John Slack

Personal information
- Full name: John Kenneth Edward Slack
- Born: 23 December 1930 Marylebone, London, England
- Died: 6 May 2012 (aged 81) Cuddington, Buckinghamshire, England
- Nickname: CJ
- Batting: Right-handed
- Bowling: Right-arm off break

Domestic team information
- 1954: Cambridge University
- 1964–1969: Buckinghamshire

Career statistics
| Competition | First-class | List A |
| Matches | 7 | 1 |
| Runs scored | 434 | 6 |
| Batting average | 31.00 | 6.00 |
| 100s/50s | 1/2 | 0/0 |
| Top score | 135 | 6 |
| Catches/stumpings | 4/– | 1/– |
- Source: Cricinfo, 7 May 2011

= John Slack (cricketer) =

English cricketer and judge (1930–2012)

John Kenneth Edward Slack DL (23 December 1930 – 6 May 2012) was an English cricketer and judge. He was born at Marylebone, London.
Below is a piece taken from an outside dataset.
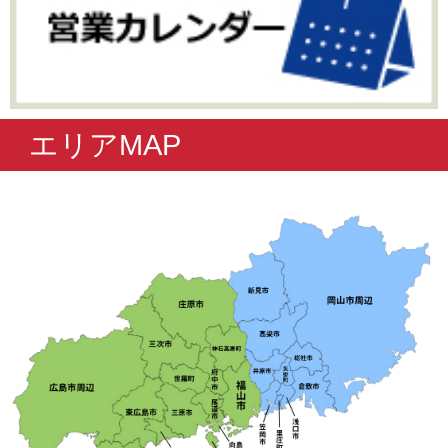
エリアMAP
A right-handed batsman, Slack made his first-class debut for Cambridge University against Middlesex in 1954. He played 6 further first-class matches for the university in that year, the last coming against Oxford University. In his 7 first-class matches, he scored 434 runs at a batting average of 31.00, with two half centuries and a single century high score of 135. This came on debut against Middlesex.

Slack later joined Buckinghamshire, making his debut for the county in the 1964 Minor Counties Championship against Suffolk. Slack played Minor counties cricket for Buckinghamshire from 1964 to 1969. He captained them from 1967 to 1969, leading them to the championship in his final year. He made his only List A appearance for Buckinghamshire against Middlesex in the 1969 Gillette Cup, captaining the team. He scored 8 runs before being dismissed by Fred Titmus.

Slack also played rugby union for Middlesex.

Slack worked for nearly 20 years as a solicitor in London. He was appointed as a circuit judge in 1974, a position he held for the next 26 years, during which he presided over Aylesbury Crown Court for many years. He was appointed a Deputy Lieutenant for Buckinghamshire on 10 November 1995.

He died aged 81 at Cuddington, Buckinghamshire, on 6 May 2012, two days after suffering a stroke. He and his wife Patricia had two sons.